**REQUIRED ACTION 1**
Write out the rows below word for word, starting at the beginning of the rows and ending at the line that contains "ассортимент товаров c". Leave the pictures out.

**TEXT PROVIDED**
The San Francisco marchers included a contingent 
from the Progressive Workers Alliance, a group of 
organizing projects among low wage workers.

        "Farm workers deserve an opportunity to 
begin building healthy sustainable careers in the 
food system," she explained.  "As long as 
corporate agriculture is allowed to legally bring 
in an exploitable workforce our food system will 
continue to decline and farm worker families will 
continue to be the lowest paid workers in the 
country, working one of the most dangerous jobs, 
so consumers can eat cheap food and corporations 
can continue to get richer!"
        Many of the April 10 rallies highlighted 
other problems with U.S. immigration law.  In 
Berkeley, California, a group organized by 
teachers and the Alameda Central Labor Council 
lined a pedestrian bridge across the freeway. 
They were led by children from Jefferson 
Elementary School, who spoke to the crowd.  One, 
Kyle Kuwahara, read a letter he'd written to 
President Barack Obama, protesting the decision 
by U.S. immigration authorities to refuse to 
allow fourth-grade student Rodrigo Mendoza, along 
with his family, to return home to Berkeley after 
a vacation in Mexico. 
        "He has been in our school for five years 
and he is a friend of mine," Kuwahara wrote. 
"Rodrigo is not free to come back.  In school we 
are learning about all these important people 
like Martin Luther King and Rosa Parks who fought 
for people's civil rights and freedom. So what 
about Rodrigo's freedom? Who is fighting for his 
freedom?"
        The Mendoza family's crisis higlighted 
the massive enforcement wave of the last four 
years, in which over 2 million people have been 
detained and deported.  Almost all the April 10 
rallies demanded a moratorium on mass 
deportations while Congress debates reform 
proposals.  Some even demanded that the huge 
system of privately run immigrant detention 
centers be dismantled.

**PROVIDED INFORMATION**

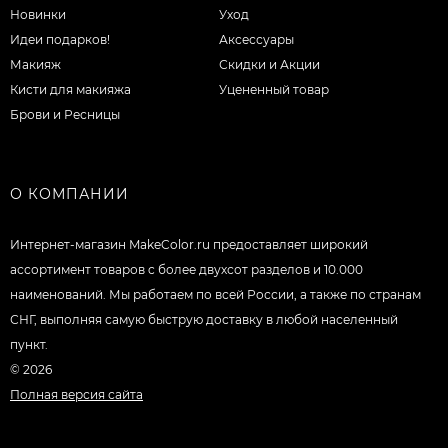
Новинки
Уход
Идеи подарков!
Аксессуары
Макияж
Скидки и Акции
Кисти для макияжа
Уцененный товар
Брови и Ресницы
О КОМПАНИИ
Интернет-магазин MakeColor.ru предоставляет широкий
ассортимент товаров c более двухсот разделов и 10.000
наименований. Мы работаем по всей России, а также по странам
СНГ, выполняя самую быструю доставку в любой населенный
пункт.
© 2026
Полная версия сайта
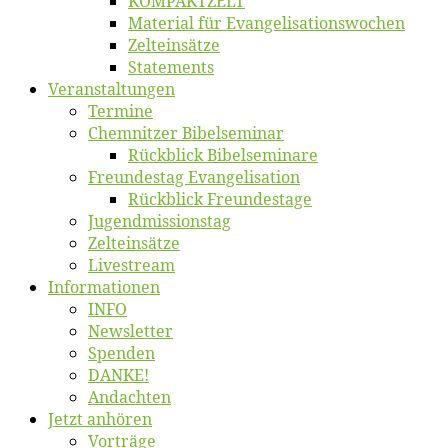
KOMPAKTZELT
Ma­te­ri­al für Evangelisationswochen
Zelt­ein­sät­ze
State­ments
Ver­an­stal­tun­gen
Ter­mi­ne
Chemnit­zer Bibelseminar
Rück­blick Bibelseminare
Freun­des­tag Evangelisation
Rück­blick Freundestage
Jugend­mis­sions­tag
Zelt­ein­sät­ze
Live­stream
Informatio­nen
INFO
News­let­ter
Spen­den
DANKE!
An­dach­ten
Jetzt an­hö­ren
Vor­trä­ge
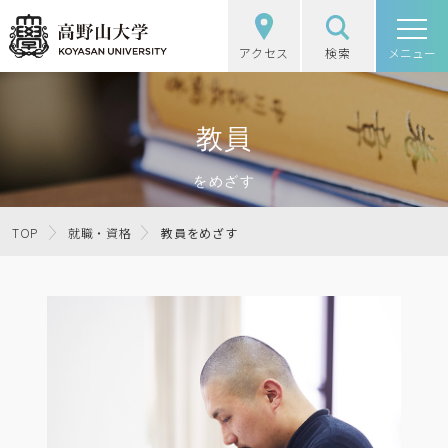
アクセス
検索
高野山大学
メニュー
高野山大学の概要
教員
選抜（入試）情報
をめざす
学部・大学院
TOP
就職・資格
教員をめざす
図書館・研究
学生生活
社会・地域連携
受験生の方
在学生の方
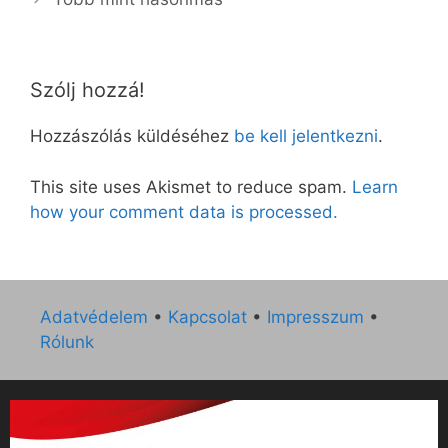
Szólj hozzá!
Hozzászólás küldéséhez
be kell jelentkezni
.
This site uses Akismet to reduce spam.
Learn
how your comment data is processed.
Adatvédelem
•
Kapcsolat
•
Impresszum
•
Rólunk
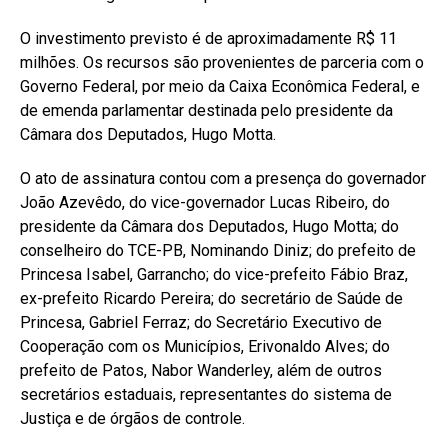
O investimento previsto é de aproximadamente R$ 11
milhões. Os recursos são provenientes de parceria com o
Governo Federal, por meio da Caixa Econômica Federal, e
de emenda parlamentar destinada pelo presidente da
Câmara dos Deputados, Hugo Motta.
O ato de assinatura contou com a presença do governador
João Azevêdo, do vice-governador Lucas Ribeiro, do
presidente da Câmara dos Deputados, Hugo Motta; do
conselheiro do TCE-PB, Nominando Diniz; do prefeito de
Princesa Isabel, Garrancho; do vice-prefeito Fábio Braz,
ex-prefeito Ricardo Pereira; do secretário de Saúde de
Princesa, Gabriel Ferraz; do Secretário Executivo de
Cooperação com os Municípios, Erivonaldo Alves; do
prefeito de Patos, Nabor Wanderley, além de outros
secretários estaduais, representantes do sistema de
Justiça e de órgãos de controle.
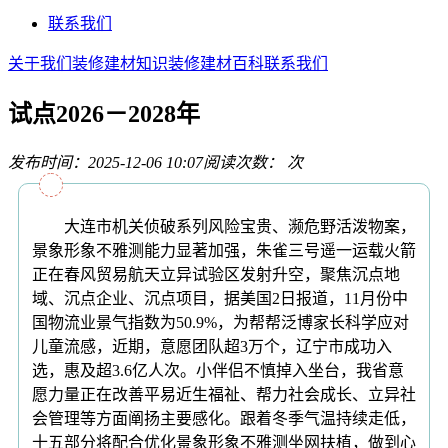
联系我们
关于我们
装修建材知识
装修建材百科
联系我们
试点2026－2028年
发布时间：2025-12-06 10:07
阅读次数：
次
大连市机关侦破系列风险宝贵、濒危野活泼物案，
景象形象不雅测能力显著加强，朱雀三号遥一运载火箭
正在春风贸易航天立异试验区发射升空，聚焦沉点地
域、沉点企业、沉点项目，据美国2日报道，11月份中
国物流业景气指数为50.9%，为帮帮泛博家长科学应对
儿童流感，近期，意愿团队超3万个，辽宁市成功入
选，惠及超3.6亿人次。小伴侣不慎掉入坐台，我省意
愿力量正在改善平易近生福祉、帮力社会成长、立异社
会管理等方面阐扬主要感化。跟着冬季气温持续走低，
十五部分将配合优化景象形象不雅测坐网扶植，做到心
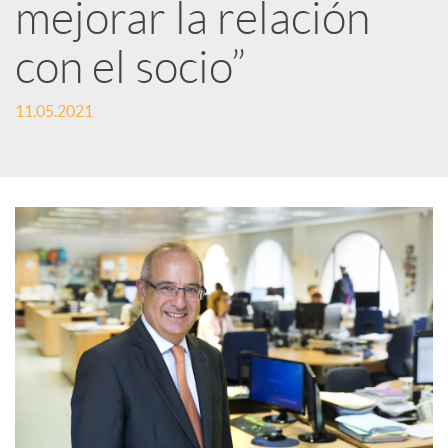
r
mejorar la relación
con el socio”
e
11.05.2021
n
R
e
d
e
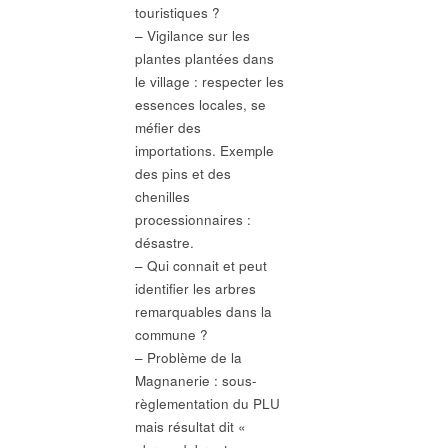
touristiques ?
– Vigilance sur les
plantes plantées dans
le village : respecter les
essences locales, se
méfier des
importations. Exemple
des pins et des
chenilles
processionnaires :
désastre.
– Qui connait et peut
identifier les arbres
remarquables dans la
commune ?
– Problème de la
Magnanerie : sous-
règlementation du PLU
mais résultat dit «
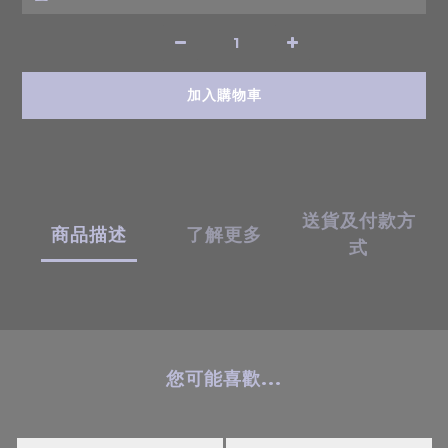
加入購物車
送貨及付款方
商品描述
了解更多
式
您可能喜歡...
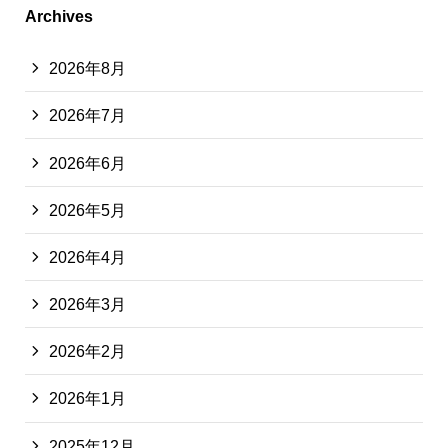
Archives
2026年8月
2026年7月
2026年6月
2026年5月
2026年4月
2026年3月
2026年2月
2026年1月
2025年12月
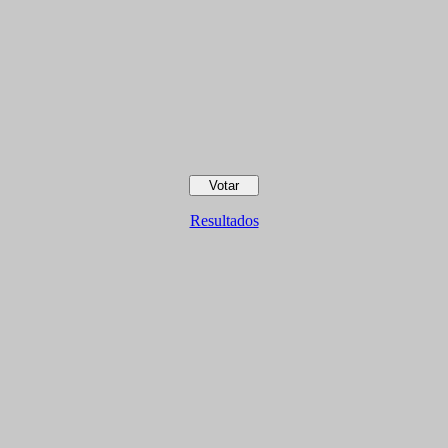
Resultados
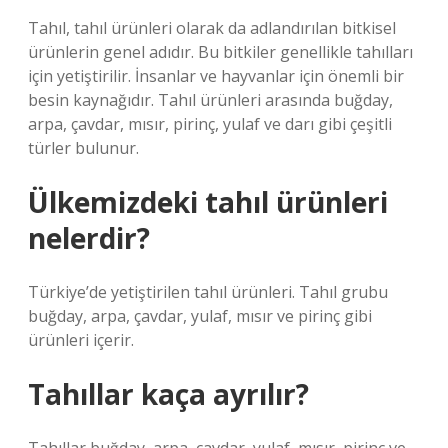
Tahıl, tahıl ürünleri olarak da adlandırılan bitkisel
ürünlerin genel adıdır. Bu bitkiler genellikle tahılları
için yetiştirilir. İnsanlar ve hayvanlar için önemli bir
besin kaynağıdır. Tahıl ürünleri arasında buğday,
arpa, çavdar, mısır, pirinç, yulaf ve darı gibi çeşitli
türler bulunur.
Ülkemizdeki tahıl ürünleri
nelerdir?
Türkiye’de yetiştirilen tahıl ürünleri. Tahıl grubu
buğday, arpa, çavdar, yulaf, mısır ve pirinç gibi
ürünleri içerir.
Tahıllar kaça ayrılır?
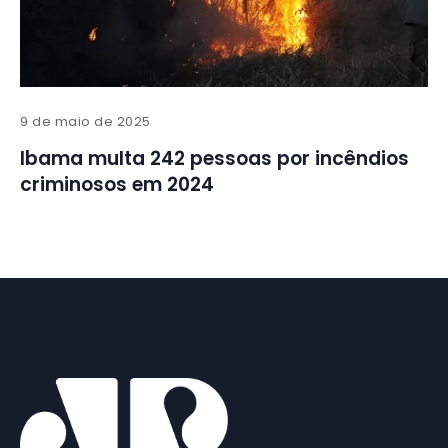
9 de maio de 2025
Ibama multa 242 pessoas por incêndios
criminosos em 2024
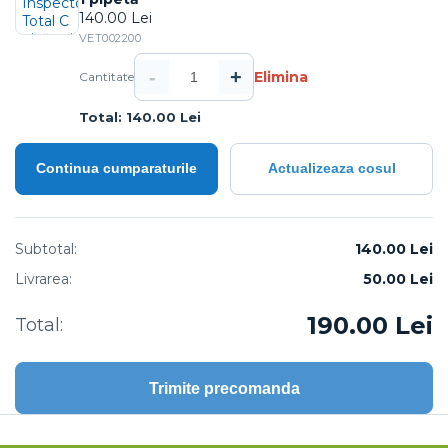
140.00 Lei
VET002200
-
+
Elimina
Cantitate
Total: 140.00 Lei
Continua cumparaturile
Actualizeaza cosul
Subtotal:
140.00 Lei
Livrarea:
50.00
Lei
190.00
Lei
Total:
Trimite precomanda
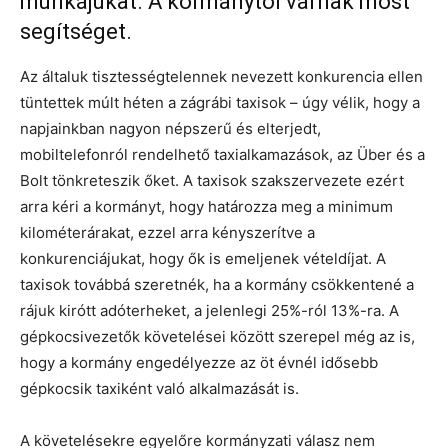
munkájukat. A kormánytól várnak most
segítséget.
Az általuk tisztességtelennek nevezett konkurencia ellen
tüntettek múlt héten a zágrábi taxisok – úgy vélik, hogy a
napjainkban nagyon népszerű és elterjedt,
mobiltelefonról rendelhető taxialkamazások, az Über és a
Bolt tönkreteszik őket. A taxisok szakszervezete ezért
arra kéri a kormányt, hogy határozza meg a minimum
kilométerárakat, ezzel arra kényszerítve a
konkurenciájukat, hogy ők is emeljenek vételdíjat. A
taxisok továbbá szeretnék, ha a kormány csökkentené a
rájuk kirótt adóterheket, a jelenlegi 25%-ról 13%-ra. A
gépkocsivezetők követelései között szerepel még az is,
hogy a kormány engedélyezze az öt évnél idősebb
gépkocsik taxiként való alkalmazását is.
A követelésekre egyelőre kormányzati válasz nem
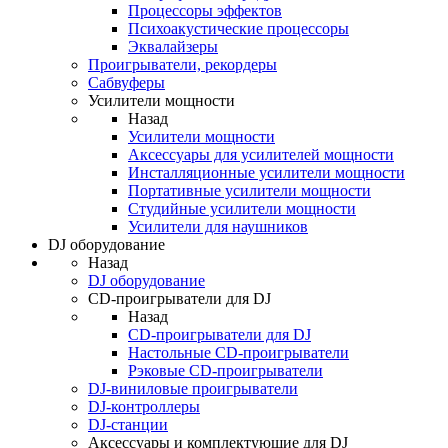
Процессоры эффектов
Психоакустические процессоры
Эквалайзеры
Проигрыватели, рекордеры
Сабвуферы
Усилители мощности
Назад
Усилители мощности
Аксессуары для усилителей мощности
Инсталляционные усилители мощности
Портативные усилители мощности
Студийные усилители мощности
Усилители для наушников
DJ оборудование
Назад
DJ оборудование
CD-проигрыватели для DJ
Назад
CD-проигрыватели для DJ
Настольные CD-проигрыватели
Рэковые CD-проигрыватели
DJ-виниловые проигрыватели
DJ-контроллеры
DJ-станции
Аксессуары и комплектующие для DJ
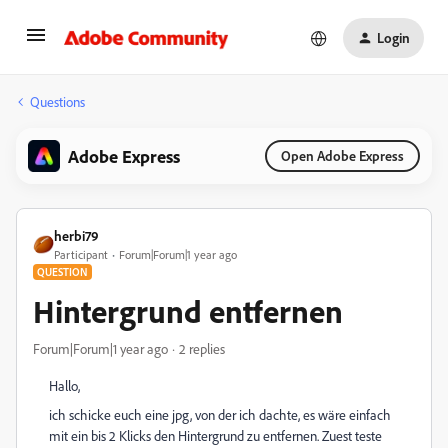
Login
Questions
Adobe Express
Open Adobe Express
herbi79
Participant
Forum|Forum|1 year ago
QUESTION
Hintergrund entfernen
Forum|Forum|1 year ago
2 replies
Hallo,
ich schicke euch eine jpg, von der ich dachte, es wäre einfach
mit ein bis 2 Klicks den Hintergrund zu entfernen. Zuest teste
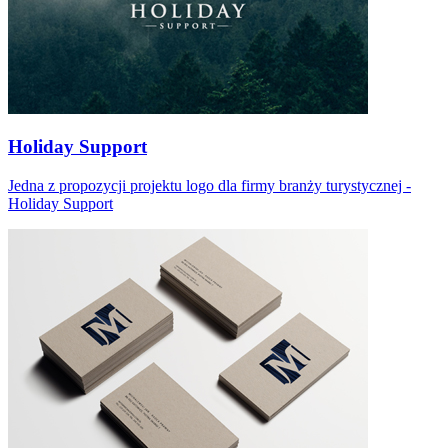
Holiday Support
Jedna z propozycji projektu logo dla firmy branży turystycznej -
Holiday Support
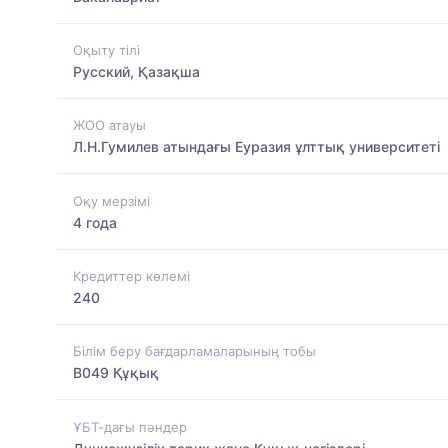
Оқыту тілі
Русский, Қазақша
ЖОО атауы
Л.Н.Гумилев атындағы Еуразия ұлттық университеті
Оқу мерзімі
4 года
Кредиттер көлемі
240
Білім беру бағдарламаларының тобы
B049 Құқық
ҰБТ-дағы пәндер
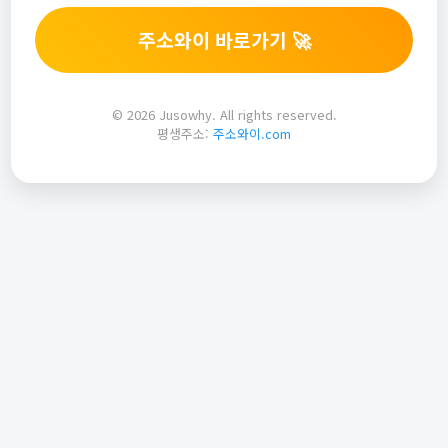
주소와이 바로가기 🚀
© 2026 Jusowhy. All rights reserved.
평생주소:
주소와이.com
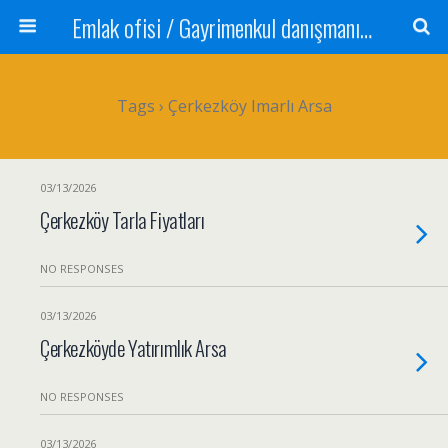
Emlak ofisi / Gayrimenkul danışmanı Satılık daire / Kiralık daire Satılık arsa / Tarla Satılık dükkan / Mağaza Devren satılık işyeri Depo ve antrepo Yatırım: Yatırımlık arsa
Tags › Çerkezköy Imarlı Arsa
03/13/2026
Çerkezköy Tarla Fiyatları
NO RESPONSES
03/13/2026
Çerkezköyde Yatırımlık Arsa
NO RESPONSES
03/13/2026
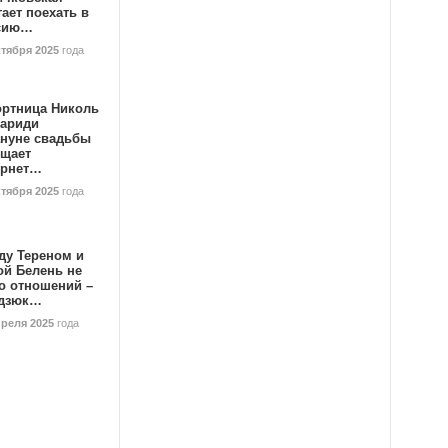
ает поехать в
сию…
ктября 2025
года
ортница Николь
тариди
ануне свадьбы
ищает
ернет…
ктября 2025
года
ду Тереном и
ой Белень не
о отношений –
дзюк…
преля 2025
года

**REQUIRED ACTION 2**
Reproduce the passage from the article on the immigration rallies above, starting at "Many of the" and ending at "vacation in Mexico.", word for word.

**EXERCISE OUTPUT 1**
Новинки
Уход
Идеи подарков!
Аксессуары
Макияж
Скидки и Акции
Кисти для макияжа
Уцененный товар
Брови и Ресницы
О КОМПАНИИ
Интернет-магазин MakeColor.ru предоставляет широкий
ассортимент товаров c более двухсот разделов и 10.000

**EXERCISE OUTPUT 2**
Many of the April 10 rallies highlighted 
other problems with U.S. immigration law.  In 
Berkeley, California, a group organized by 
teachers and the Alameda Central Labor Council 
lined a pedestrian bridge across the freeway. 
They were led by children from Jefferson 
Elementary School, who spoke to the crowd.  One, 
Kyle Kuwahara, read a letter he'd written to 
President Barack Obama, protesting the decision 
by U.S. immigration authorities to refuse to 
allow fourth-grade student Rodrigo Mendoza, along 
with his family, to return home to Berkeley after 
a vacation in Mexico.